To explore our model in detail, we designed corresponding ablation experiments for the proposed method. The results are shown in Table 3 and Table 4 base on thresholds=0.5. The first set of experiments is mainly to show the performance of the baseline, and use the estimated result as the benchmark for subsequent comparisons. For the baseline, we use SeNet154 [21] as the backbone and use the composite loss function proposed by Hu et al. [10] to supervise the model training. From the results of the second group, it can be known that directly adding BAD to supervision model training can improve the prediction accuracy of the model effectively. To prove the effectiveness of ST, the third group adds SU base the second group, and, directly sample the output of SU without ST., Comparing the third group and the fifth group, we can see that direct upsampling global scene information will impact the enhance from SU. At the same time, by comparing with the second group, it can be concluded that SU has a significant improvement in the edge accuracy of the model. Comparing the baseline and the fourth group, we can prove the effectiveness of the SU+ST model. Comparing the baseline with the fifth group proves the effectiveness of BAD.

5 Conclusion

To deal with the boundary blurry caused by low-level information loss in process of feature extracting and boundary smooth in the boundary area during training process, a Scene Understanding module, and Scale Transform module and a Boundary Aware Depth loss function were proposed.
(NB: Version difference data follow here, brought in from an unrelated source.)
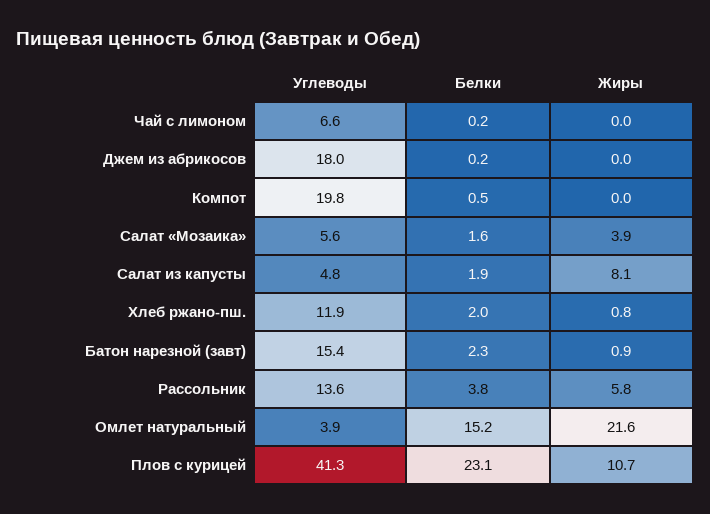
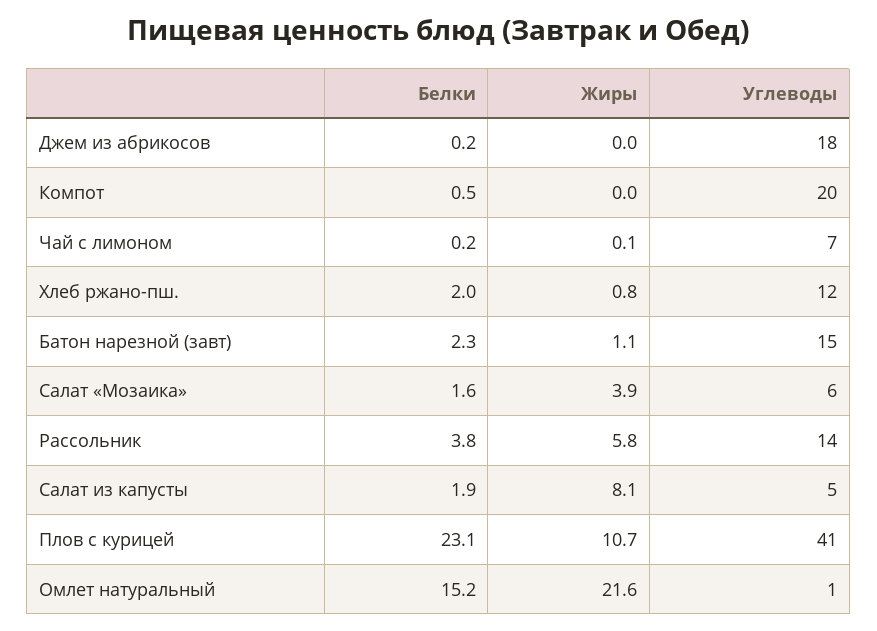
  {
    "Углеводы": {
      "Чай с лимоном": 6.6,
      "Джем из абрикосов": 18,
      "Компот": 19.8,
      "Салат «Мозаика»": 5.6,
      "Салат из капусты": 4.8,
      "Хлеб ржано-пш.": 11.9,
      "Батон нарезной (завт)": 15.4,
      "Рассольник": 13.6,
-     "Омлет натуральный": 3.9,
+     "Омлет натуральный": 1,
      "Плов с курицей": 41.3
    },
    "Белки": {
      "Чай с лимоном": 0.2,
      "Джем из абрикосов": 0.2,
      "Компот": 0.5,
      "Салат «Мозаика»": 1.6,
      "Салат из капусты": 1.9,
      "Хлеб ржано-пш.": 2,
      "Батон нарезной (завт)": 2.3,
      "Рассольник": 3.8,
      "Омлет натуральный": 15.2,
      "Плов с курицей": 23.1
    },
    "Жиры": {
-     "Чай с лимоном": 0,
+     "Чай с лимоном": 0.1,
      "Джем из абрикосов": 0,
      "Компот": 0,
      "Салат «Мозаика»": 3.9,
      "Салат из капусты": 8.1,
      "Хлеб ржано-пш.": 0.8,
-     "Батон нарезной (завт)": 0.9,
+     "Батон нарезной (завт)": 1.1,
      "Рассольник": 5.8,
      "Омлет натуральный": 21.6,
      "Плов с курицей": 10.7
    }
  }

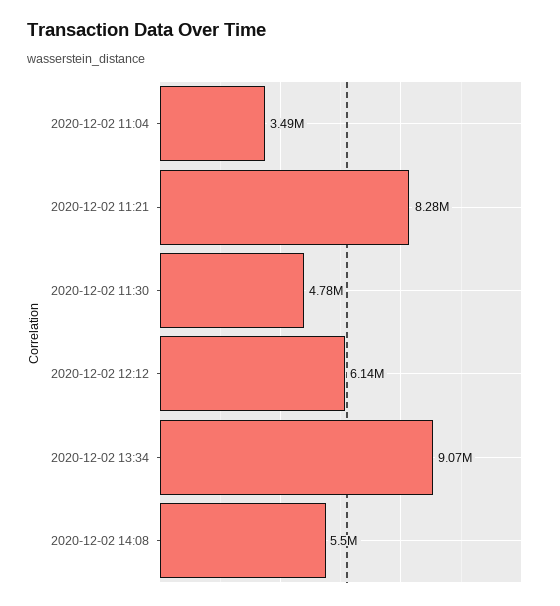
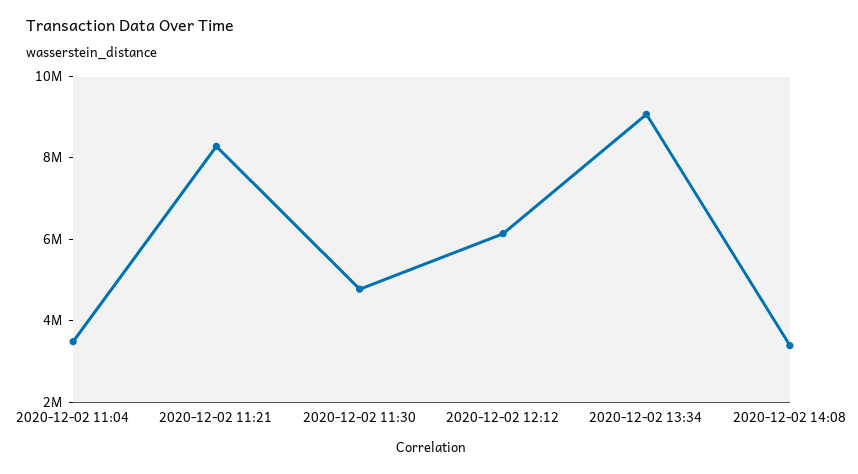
  {
    "2020-12-02 11:04": 3490000,
    "2020-12-02 11:21": 8280000,
    "2020-12-02 11:30": 4780000,
    "2020-12-02 12:12": 6140000,
    "2020-12-02 13:34": 9070000,
-   "2020-12-02 14:08": 5500000
+   "2020-12-02 14:08": 3500000
  }

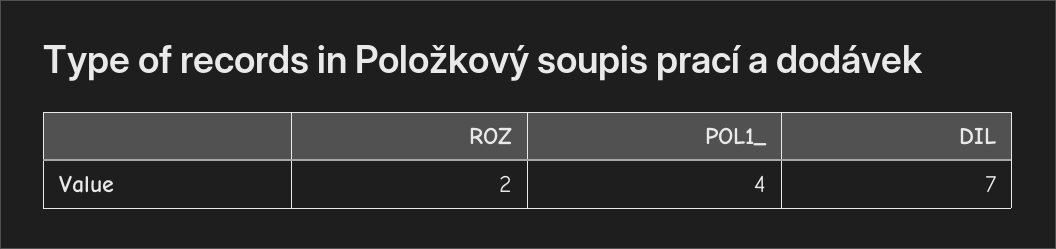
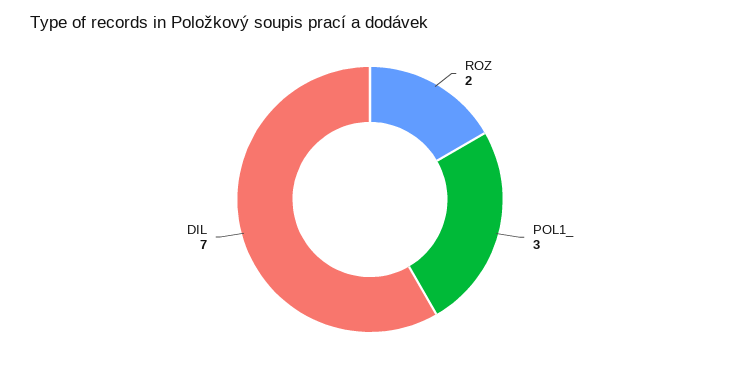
  {
    "ROZ": 2,
-   "POL1_": 4,
+   "POL1_": 3,
    "DIL": 7
  }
In the Scene understanding module and Scale Transform module, we focus on dealing with the information loss. The Scene understanding module can learn the global information about the scene and the Scale Transform module will transform the global scene information to multi-scale for building a feature pyramid with little additional params. The Boundary Aware Depth loss was design to enforce the model pay attention to the depth in the boundary field in the model training. The extensive experiments show our modules and the novel loss functions ensure our model can predict depth maps with more clear object boundaries than others. The most important is the object cannot be predicted with the depth value same as the background without a clear boundary, that is to say, the boundary information can influent the depth prediction. But some problems still exist, for example, although our model can recover the boundary very well, the point clouds are not always nice enough, like some planes are not smooth. the other problem is the complex time about our model is high.. In future work, we will focus on how to improve the accuracy of depth prediction and reduce the time complexity. Also, we will further explore the influence of object boundaries on depth prediction.